## [PROBLEM REQUIREMENTS]
Continue the passage on the herbivores and fruit dispersers of Fuchsia perscandens, starting after its final sentence.

## [EXERCISE PASSAGE]
<<<<
It has been reported as being a host plant for two herbivore species on Plant-SyNZ: Cephalissa siria Meyrick, 1883, a moth species in the family Geometridae, endemic to New Zealand, whose caterpillars feed on the leaves of Fuchsia perscandens; and Saissetia oleae Olivier, 1791, a scale insect in the family Coccidae. This sucking bug lives on leaves and twigs, and a nymph scale has been found on a leaf of Fuchsia perscandens.

The plant’s berries are also likely to attract animals. In New Zealand, the predominant frugivores are birds and reptiles. Godley and Berry suggested that bellbirds, tuis, black birds and thrushes probably eat and disperse the berries of Fuchsia perscandens, since they already eat the very similar berries of Fuchsia excorticata.
>>>>
## [GIVEN DATA]
<<<<
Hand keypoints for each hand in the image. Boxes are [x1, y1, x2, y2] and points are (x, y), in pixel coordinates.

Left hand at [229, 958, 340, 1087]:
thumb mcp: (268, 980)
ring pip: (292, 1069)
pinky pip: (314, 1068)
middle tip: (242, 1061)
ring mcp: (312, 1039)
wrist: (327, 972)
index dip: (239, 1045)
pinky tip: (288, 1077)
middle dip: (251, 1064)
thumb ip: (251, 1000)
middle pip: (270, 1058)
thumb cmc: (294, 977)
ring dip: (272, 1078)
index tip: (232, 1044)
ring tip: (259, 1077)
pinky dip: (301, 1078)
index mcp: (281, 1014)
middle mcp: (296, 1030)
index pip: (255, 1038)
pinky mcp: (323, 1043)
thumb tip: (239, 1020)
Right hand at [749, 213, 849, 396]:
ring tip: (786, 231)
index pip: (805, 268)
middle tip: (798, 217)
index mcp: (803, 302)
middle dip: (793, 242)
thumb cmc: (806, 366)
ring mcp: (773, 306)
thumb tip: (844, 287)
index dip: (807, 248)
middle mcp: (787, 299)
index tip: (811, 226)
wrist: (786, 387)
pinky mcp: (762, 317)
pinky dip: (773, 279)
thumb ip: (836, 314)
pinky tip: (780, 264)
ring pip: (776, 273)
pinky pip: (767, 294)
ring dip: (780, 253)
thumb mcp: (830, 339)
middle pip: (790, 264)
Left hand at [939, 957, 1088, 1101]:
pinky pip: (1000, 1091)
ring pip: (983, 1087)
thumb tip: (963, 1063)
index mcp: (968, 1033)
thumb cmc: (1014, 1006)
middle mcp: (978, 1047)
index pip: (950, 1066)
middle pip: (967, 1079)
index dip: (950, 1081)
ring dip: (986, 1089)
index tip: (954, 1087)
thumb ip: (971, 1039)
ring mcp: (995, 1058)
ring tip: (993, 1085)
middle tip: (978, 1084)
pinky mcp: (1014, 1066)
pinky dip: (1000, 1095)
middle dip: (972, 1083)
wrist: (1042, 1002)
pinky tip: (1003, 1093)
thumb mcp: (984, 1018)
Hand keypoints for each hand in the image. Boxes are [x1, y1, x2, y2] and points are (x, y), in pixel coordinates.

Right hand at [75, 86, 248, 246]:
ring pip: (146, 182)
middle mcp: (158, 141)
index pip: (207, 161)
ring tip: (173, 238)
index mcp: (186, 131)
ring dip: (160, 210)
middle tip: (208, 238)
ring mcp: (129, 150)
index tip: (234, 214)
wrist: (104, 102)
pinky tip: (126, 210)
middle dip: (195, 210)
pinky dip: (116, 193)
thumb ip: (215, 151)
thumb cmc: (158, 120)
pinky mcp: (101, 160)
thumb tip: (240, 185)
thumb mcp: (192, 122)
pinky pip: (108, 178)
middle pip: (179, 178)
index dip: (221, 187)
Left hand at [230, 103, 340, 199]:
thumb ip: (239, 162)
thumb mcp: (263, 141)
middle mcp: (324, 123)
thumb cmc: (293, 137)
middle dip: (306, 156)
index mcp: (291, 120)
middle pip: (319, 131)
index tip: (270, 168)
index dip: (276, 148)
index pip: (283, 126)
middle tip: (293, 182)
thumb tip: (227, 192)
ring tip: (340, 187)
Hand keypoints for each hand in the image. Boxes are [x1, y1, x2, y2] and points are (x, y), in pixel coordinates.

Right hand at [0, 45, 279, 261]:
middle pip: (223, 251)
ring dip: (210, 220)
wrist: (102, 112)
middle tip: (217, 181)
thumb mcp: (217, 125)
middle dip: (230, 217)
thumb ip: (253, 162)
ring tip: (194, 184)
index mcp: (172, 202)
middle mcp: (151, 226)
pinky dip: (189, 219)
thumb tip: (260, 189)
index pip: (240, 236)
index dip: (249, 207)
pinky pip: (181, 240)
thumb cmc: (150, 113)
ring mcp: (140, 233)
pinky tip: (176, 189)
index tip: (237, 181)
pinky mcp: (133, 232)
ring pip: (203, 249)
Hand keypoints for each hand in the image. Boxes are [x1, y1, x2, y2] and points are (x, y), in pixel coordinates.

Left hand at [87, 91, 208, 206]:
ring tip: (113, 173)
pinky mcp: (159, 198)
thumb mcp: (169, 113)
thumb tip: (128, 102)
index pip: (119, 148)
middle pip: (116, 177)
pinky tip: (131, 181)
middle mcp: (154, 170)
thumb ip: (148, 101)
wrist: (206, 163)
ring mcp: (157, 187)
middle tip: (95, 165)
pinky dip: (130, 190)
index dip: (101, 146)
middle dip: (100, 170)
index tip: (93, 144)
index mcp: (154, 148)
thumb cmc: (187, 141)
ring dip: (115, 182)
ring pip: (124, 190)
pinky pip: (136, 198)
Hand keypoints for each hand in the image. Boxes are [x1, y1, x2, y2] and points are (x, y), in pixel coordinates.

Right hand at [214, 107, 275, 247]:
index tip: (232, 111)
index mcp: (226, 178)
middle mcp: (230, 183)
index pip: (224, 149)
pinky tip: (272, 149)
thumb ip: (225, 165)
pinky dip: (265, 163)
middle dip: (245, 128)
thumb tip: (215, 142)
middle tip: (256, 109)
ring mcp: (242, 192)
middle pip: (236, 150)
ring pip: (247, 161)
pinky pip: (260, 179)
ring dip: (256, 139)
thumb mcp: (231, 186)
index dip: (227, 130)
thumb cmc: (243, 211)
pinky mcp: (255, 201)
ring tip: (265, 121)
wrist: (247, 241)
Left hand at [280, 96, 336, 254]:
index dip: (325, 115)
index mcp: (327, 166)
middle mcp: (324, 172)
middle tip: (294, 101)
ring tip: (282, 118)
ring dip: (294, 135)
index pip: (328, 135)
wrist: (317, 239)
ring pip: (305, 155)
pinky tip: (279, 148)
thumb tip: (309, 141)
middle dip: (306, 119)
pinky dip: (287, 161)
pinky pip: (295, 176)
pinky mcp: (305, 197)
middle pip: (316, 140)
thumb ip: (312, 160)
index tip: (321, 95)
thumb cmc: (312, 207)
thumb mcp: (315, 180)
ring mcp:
>>>>
## [WRITTEN REPLY]
== Other information ==

Fuchsia perscandens has been classified as a non-endangered species by the New Zealand Department of Conservation, which means that its population is stable.

Fuchsia perscandens can hybridise with Fuchsia excorticata (tree fuchsia), resulting in the hybrid Fuchsia × colensoi, called shrubby fuchsia. The latter can cross back with both of its parents, which creates a lot of variation. According to Wilson, shrubby fuchsia is a little more common than Fuchsia perscandens on Banks Peninsula but much less common than Fuchsia excorticata.